**ページ抜粋**
****
グート社長
バイエル薬品社長のセバスチャン・グート氏は、本紙の取材に応じ、日本での大型品の上市に向け、組織の拡充や、社員への理念の浸透に取り組んでいることを明らかにした。アンメットメディカルニーズを満たす豊富なパイプラインを持ち、今後日本でも、次々に承認申請や上市を見込んでいる。グート氏は「大いなる成長のチャンスがきている。強い組織で、正しい文化をもって、それを掴みたい」と語った。
同社期待の大型品として、3月に国内で製造販売承認を申請した経口抗凝固薬「リバロキサバン」(海外商品名:ザレルト)、6月に申請した滲出型加齢黄斑変性症治療薬「VEGFトラップ・アイ」(一般名:アフリベルセプト)の上市が近い将来に控えている。いずれも、アンメットメディカルニーズに焦点を当てた革新性の高い医薬品だ。
「開発中のパイプライン、販売中の製品ともに、有望なものがたくさんある。これらの製品群をもってすれば、これから2~3年で売上高2000億円(薬価ベース)を達成できると思う」とグート氏。「成長の実現には製品、組織、文化という3要素が必要で、良い製品だけでは十分ではない。組織強化と文化の醸成に取り組んでいる」と話した。
その一つがMRの増員。今春は106人を新たに採用した。このうち105人がMR候補者。MR数は新入社員を含めると、5月末時点で約1500人となった。来春も同数以上の社員を、新たに採用する計画だ。
****
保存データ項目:
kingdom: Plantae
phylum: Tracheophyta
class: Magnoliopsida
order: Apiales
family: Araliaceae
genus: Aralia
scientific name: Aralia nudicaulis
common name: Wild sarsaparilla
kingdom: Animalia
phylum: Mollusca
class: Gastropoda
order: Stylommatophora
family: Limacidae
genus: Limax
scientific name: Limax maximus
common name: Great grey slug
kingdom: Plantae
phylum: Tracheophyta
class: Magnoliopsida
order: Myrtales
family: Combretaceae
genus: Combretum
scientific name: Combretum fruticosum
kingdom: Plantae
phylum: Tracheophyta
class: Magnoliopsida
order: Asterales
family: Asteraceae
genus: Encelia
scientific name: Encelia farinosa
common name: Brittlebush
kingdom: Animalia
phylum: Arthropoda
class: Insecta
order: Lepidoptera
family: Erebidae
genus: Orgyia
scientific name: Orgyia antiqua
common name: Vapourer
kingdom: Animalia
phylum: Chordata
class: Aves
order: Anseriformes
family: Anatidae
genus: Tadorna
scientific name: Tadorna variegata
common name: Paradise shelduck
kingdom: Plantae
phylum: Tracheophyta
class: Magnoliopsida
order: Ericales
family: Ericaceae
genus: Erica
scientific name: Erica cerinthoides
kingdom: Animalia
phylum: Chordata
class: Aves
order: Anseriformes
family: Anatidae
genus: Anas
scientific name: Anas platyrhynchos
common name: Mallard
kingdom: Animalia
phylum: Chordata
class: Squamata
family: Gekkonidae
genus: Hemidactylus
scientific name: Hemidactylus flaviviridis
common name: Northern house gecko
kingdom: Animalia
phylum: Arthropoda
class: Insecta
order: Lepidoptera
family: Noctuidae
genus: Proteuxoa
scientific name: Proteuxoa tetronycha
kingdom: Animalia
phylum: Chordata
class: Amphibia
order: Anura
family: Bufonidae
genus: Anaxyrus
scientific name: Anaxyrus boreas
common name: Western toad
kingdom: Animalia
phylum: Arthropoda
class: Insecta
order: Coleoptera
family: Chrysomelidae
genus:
****
**課題項目 A**
グート社長のインタビュー記事について、次の問いに答えてください。
(i) 3月に国内で製造販売承認を申請した経口抗凝固薬の名称は何か。
(ii) グート氏は、どの期間で、どの売上高（薬価ベース）を達成できると述べているか。
(iii) 今春新たに採用した人数と、そのうちのMR候補者数はそれぞれ何人か。
**課題項目 B**
グート社長のインタビュー記事を、最後の段落の後から書き継いでください。

**回答欄 A**
(i) リバロキサバン（海外商品名：ザレルト）
(ii) これから2~3年で売上高2000億円
(iii) 106人、うちMR候補者は105人

**回答欄 B**
さらに、「メディカル・サイエンティフィック・リエゾン」という部署を、2月に学術部門内に新設した。スタッフ数は現在19人。販売中の製品だけでなく、臨床開発中の製品についても、医師と対等に同じ目線で最先端の情報を話せる部署と位置づけ、深い専門知識を持った人材を揃える。「医師は、アンメットメディカルニーズを満たす製品には、開発段階から興味を持ち、話をしたいはず。それに対応するのが役割」という。
このほか、ファーマコビジランス部門にも「スポットライトを当て、その重要性を強調したい」とグート氏。「上市後、有害事象が少しでも増える傾向が見られた場合、それをきちんと管理できる体制を万全にすることが不可欠」と話す。
一方、社内文化の醸成に向けて、今年から「LIFE」プロジェクトを開始した。リーダーシップ、誠実さ、柔軟性、効率性の英語の頭文字を連ねたもの。これらの理念を各社員に浸透させ、日常業務に反映させるのが目的。携帯可能な印刷物を社員に配布したほか、マネージャーが部下を集めて議論するワークショップを、長期的に何度も開く計画だ。